При этом ленинское отстаивание объективной, абсолютной истины вовсе не было отказом от классового подхода, как может кое-кому показаться. Впоследствие Лукач хорошо показал, что согласно Марксу именно пролетариат и его классовое сознание является носителем той самой абсолютной истины, которую Гегель отождествлял с Абсолютной Идеей. Если буржуазия борется только за свои эгоистические интересы, то пролетариат борется за права всего общества, поскольку цель его борьбы не в сохранении, а в преодолении своего классового положения. Так что его борьба – реализация абсолютных, а не относительных ценностей. Следовательно, не надо никаких выдуманных, пролетарских науки и искусства, пролетариат – наследник мировой всечеловеческой культуры, классических философии, науки и искусства.
То же самое, но на примере искусства и эстетики, глубоко раскрыл М.А. Лифшиц, к рассмотрению позиции которого мы и переходим.
Споры 1930-х гг. о классовости искусства
В 1930-е годы та же тема – борьбы с псевдомарксистским релятивизмом — снова поднимается в советской философии, но уже в другом ракурсе. Теперь полем для сражения стала философия искусства или эстетика, где был поставлен вопрос о существовании абсолютной красоты. Сражающимися сторонами выступили литературоведы-социологизаторы, популярные в 20-е гг. (В. Ермилов, М. Храпченко), и Михаил Лифшиц и его единомышленники (Е. Усиевич, И. Сац, В. Гриб), а также живший тогда в СССР Д. Лукач. Социологизаторы провозглашали, что искусство носит узкоклассовый характер. Оно якобы представляет собой лишь разновидность идеологии (ложного сознания). Поэзия Пушкина, дескать, выражает интересы крепостников-дворян, а проза Л. Толстого – интересы помещиков, переходящих к капиталистическому хозяйствованию. Автор произведения в рамках этой концепции – заложник своего социального происхождения. Он, вольно или невольно – лишь глашатай класса, к которому принадлежит. Отсюда вытекал вывод, что никакой абсолютной универсальной красоты нет, а есть лишь классовая эстетика (своя эстетика у буржуазии, своя – у пролетариата). Таким образом красота субъективна, она привносится в картину мира коллективным сознанием того или иного класса, которое выражает художник. Но, конечно, выражает не напрямую, а через шифры-знаки, разгадать которые – задача литературоведа-социологизатора (например, в изображениях природы в стихах Фета он должен увидеть классовые интересы помещика-крепостника).

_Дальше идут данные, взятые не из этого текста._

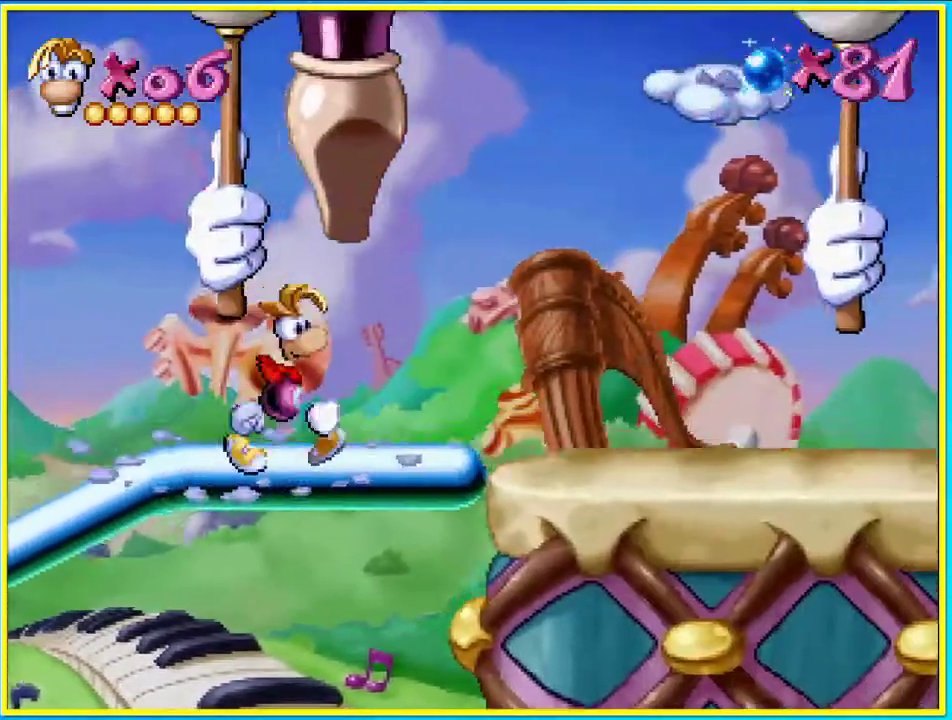
{"buttons": ["DPAD_RIGHT"], "left_stick": "center", "right_stick": "center", "events": [[336, "CROSS", "down"], [403, "CROSS", "up"]]}
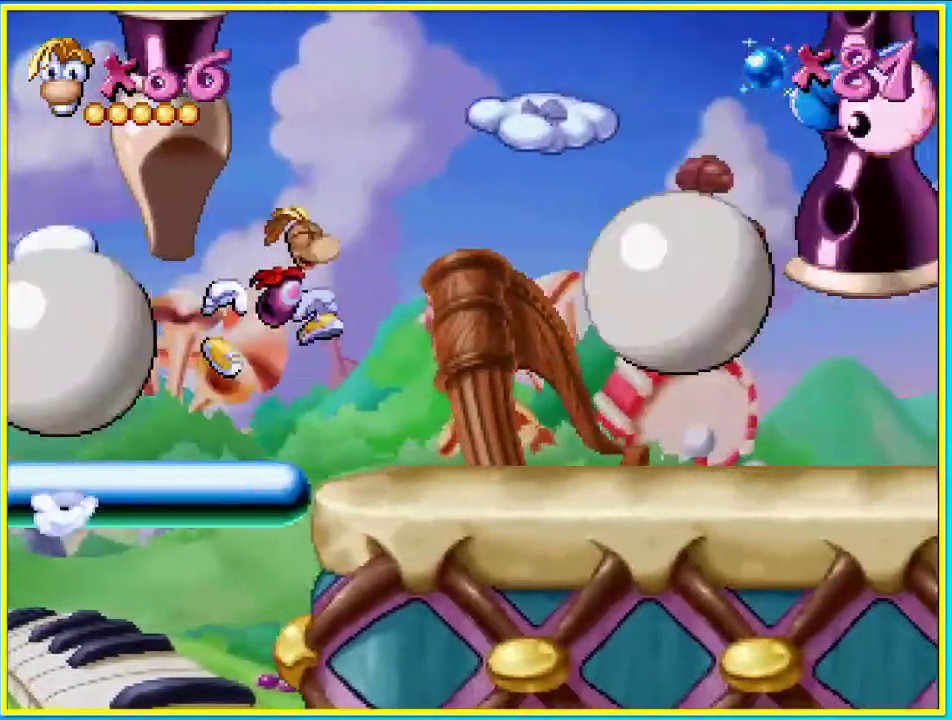
{"buttons": ["DPAD_RIGHT"], "left_stick": "center", "right_stick": "center", "events": []}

Михаил Лифшиц обвинил социологизаторов в том, что они стоят не на ленинской, диалектико-материалистической, а на богдановской, субъективно-идеалистической позиции. Мира для них нет, а есть лишь восприятие мира в классовом сознании художника. Между тем, Ленин, возражая Богданову, как раз писал, что существует объективная, материальная действительность, и что научные и философские учения отражают ее свойства и законы. Лифшиц указывает на то, что объективная действительность, данная нам через ощущения, обладает и таким качеством как красота. Если люди выйдут из зала музея, где висят картины, и никто на эти картины уже смотреть не будет, красота образов не исчезнет. Прекрасны сами картины, а не только их отображения… Красота есть и в природе.
Поэтому цель искусства – не зашифровывать корыстные желания классов, а отражать красоту мира в художественной форме. Об этом писали еще русские критики лагеря революционных–демократов – Белинский, Добролюбов, Чернышевский (Лифшиц подчеркивает, что их высоко ценил Маркс). Научное же подтверждение тезис о реализме как высшей форме искусства нашел в теории отражения Ленина, которую можно распространить и на искусство. Это сделал сам Ленин в своей статье о Толстом, где он отрицал, что Толстой – выразитель классовых интересов помещиков. Ленин, как известно, увидел в произведениях русского классика зеркало революционных процессов в среде крестьянства, народа.
Максимального уровня артистизма, по Лифшицу, искусство достигает именно в творениях классиков (Шекспир, Гете, Бальзак, Толстой, Пушкин), содержание произведений которых – «зеркало мира».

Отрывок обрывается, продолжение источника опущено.